##### Source extract #####

# Honda 9-28 or Yamaha 10-28???



## Twig (Jan 6, 2014)

Hey!
Looking at a new blower for here in Eastern Canada.
Have owned a Honda 9-28 (since 2004) and going to move to a new one.
Looking for feedback on the Yamaha 10-28. I like the feature of being able to release the cylinder & lift it ahead for "dig in" power.
Never had much issue with the Honda rising but this Yamaha seems to be more robust?
Thanks for the feedback in advance!


----------



## Cardo111 (Feb 16, 2015)

I don't think you can go wrong with either of these machines.

However looking at these machines the Yamaha seems built more like an $8,000. USD Honda hybrid, much more heft than the HSS928. 

Here in the states we don't have access to Yamaha snowblowers, so I will let my friends in the Great White North weigh in on this one.


----------



## E350 (Apr 21, 2015)

Pretty and impressive:


----------



## YSHSfan (Jun 25, 2014)

Either one would be great.
But if I had to chose one, I'd go with the Yamaha.....


----------



## Zavie (Sep 23, 2014)

hsblowersfan said:


> Either one would be great.
> But if I had to chose one, I'd go with the Yamaha.....


Yes, me too. Be sure to post a ton of pictures of it in action if you get it.


----------



## Twig (Jan 6, 2014)

Thanks for the feedback!
Will do on the pics once decided!!! 

Cheers!


----------



## pearlfinish (Oct 25, 2016)

Geeze Luiz!!!!! Now that's a snowblower!!!!


----------



## JnC (Feb 21, 2014)

Love my Hondas but given the choise I'll choose the Yamaha.


----------



## E350 (Apr 21, 2015)

Oh and one more thing. Regardless of which one you buy, put the appropriate Armorskids on the sides of the auger bucket.

Snow Blower Skids For Sidewalks and Gravel Drives

I did on my HS1132TA and I love them. They provide even more protection for that expensive Honda (or Yamaha) auger bucket.


----------

##### Recorded information #####

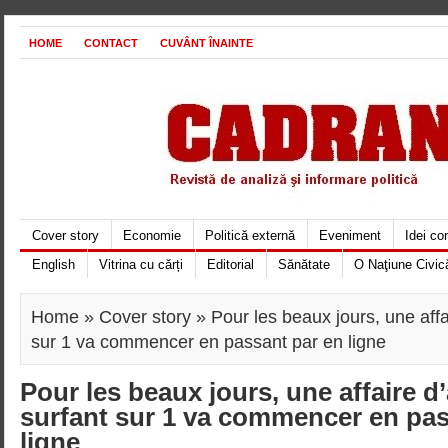
HOME
CONTACT
CUVÂNT ÎNAINTE
Cover story
Economie
Politică externă
Eveniment
Idei c
English
Vitrina cu cărți
Editorial
Sănătate
O Naţiune Civic
Home
»
Cover story
» Pour les beaux jours, une aff
sur 1 va commencer en passant par en ligne
Pour les beaux jours, une affaire 
surfant sur 1 va commencer en pas
ligne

#####

=== Parts of the exercise ===
a. In the snowblower thread, since what year has the first poster owned the Honda 9-28?
b. Echo every line of the listing word for word, leaving the picture out.

=== Numbered answers ===
a. Since 2004.

b.
HOME
CONTACT
CUVÂNT ÎNAINTE
Cover story
Economie
Politică externă
Eveniment
Idei c
English
Vitrina cu cărți
Editorial
Sănătate
O Naţiune Civic
Home
»
Cover story
» Pour les beaux jours, une aff
sur 1 va commencer en passant par en ligne
Pour les beaux jours, une affaire 
surfant sur 1 va commencer en pas
ligne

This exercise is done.